Peter Dale’s moving film about the Troubles offered a template for what documentary can do, says the ScreenSkills chief executive

The Dead
BBC2, 1994 

Television in India, where I grew up, was boring. Run by the government, it felt proselytising and unimaginative.

I arrived in the UK in the mid-80s as a young idealist who loved storytelling and history. I discovered the medium of television in a new light and was captivated.

With the foggy displacement of being an immigrant, I watched shows that challenged my boring middle-class milieu and alleviated my loneliness. British television just shook up so much of what I had grown up with.

I watched everything. I remember devouring, open-mouthed, a re-run of Bouquet Of Barbed Wire. I soaked up the Australian soaps, I loved the irreverence of Blackadder and the earthy and cheeky Only Fools And Horses.

I started out in print journalism because I wanted to be a storyteller and make a difference, but in British television, I sensed the infinite possibilities of the medium and decided I wanted to tell stories in pictures.

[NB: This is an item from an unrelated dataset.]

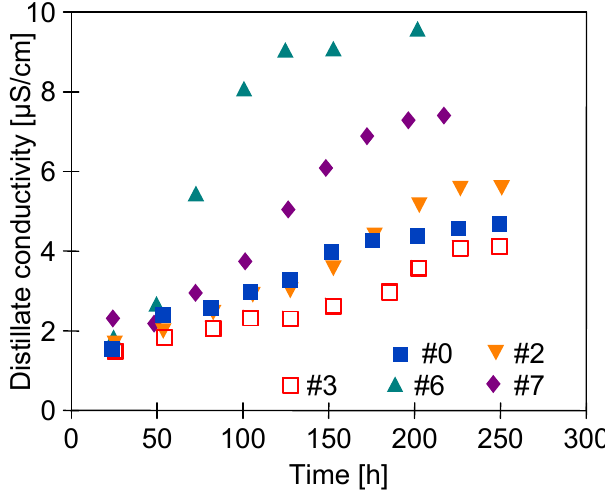
Figure 11. Changes in distillate electrical conductivity during the MD process (Figure 10). One year after plasma treatment.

I’m a lover of drama but documentaries were my first and abiding love. This was the stuff of people’s lives, the good and the bad, the privilege of stepping into stories that you could not make up and experiencing the courage of real people, their largeness of heart. I found all this extraordinary and humbling.

I admired the boldness of Granada’s World In Action investigative stories, the insightful 40 Minutes, the campaigning Rough Justice, the thoughtful Everyman strand, the early days of Crimewatch UK with the urgency of that music and the call to the public to pick up that phone.

I was always bemused when anyone referred to Crimewatch UK as a ‘coppers show’. I had no idea that I would go on to run it but I sensed then what I understood more deeply later: it was about those who were injured and that we could help.

It was the late, much-missed Steve Hewlett who told me to watch Peter Dale’s Northern Ireland doc The Dead – he had just seen it in the edit.

The Dead hauntingly epitomised what a documentary could do through powerful ‘sync’ and implicit understanding, empathy and trust.

It taught me the power of visual simplicity and the value of gently probing and the need to really listen. If you do that, people tell you more than you can ever imagine.

The Dead 3

Achieving access is not easy. Why would anyone, especially those who have borne this anguish, speak? You would only do so if you really believed you were safe with the programme-maker.

I recall the images being sparse and yet incredibly moving. It just brought to life the experiences of 25 years of the Troubles.

Many shows can shape you but, fewer stay with you. The Dead is one of them because of its poetry and power.

It told me simply and sparingly about loss and about lives caught up in the turmoil of events in Northern Ireland. It offered a template of what a documentary could do.

I met, worked with and learned from extraordinary ordinary people in my time as a programme-maker.

The Dead taught me the power of visual simplicity and the value of gently probing and the need to really listen. If you do that, people tell you more than you can ever imagine.

My stint in documentaries as a producer was short-lived as a fork in my road meant I went into features and to Crimewatch UK and, now, to ScreenSkills. But even today, decades later, the storyteller in me still dreams of telling stories evocatively and powerfully, just like The Dead did.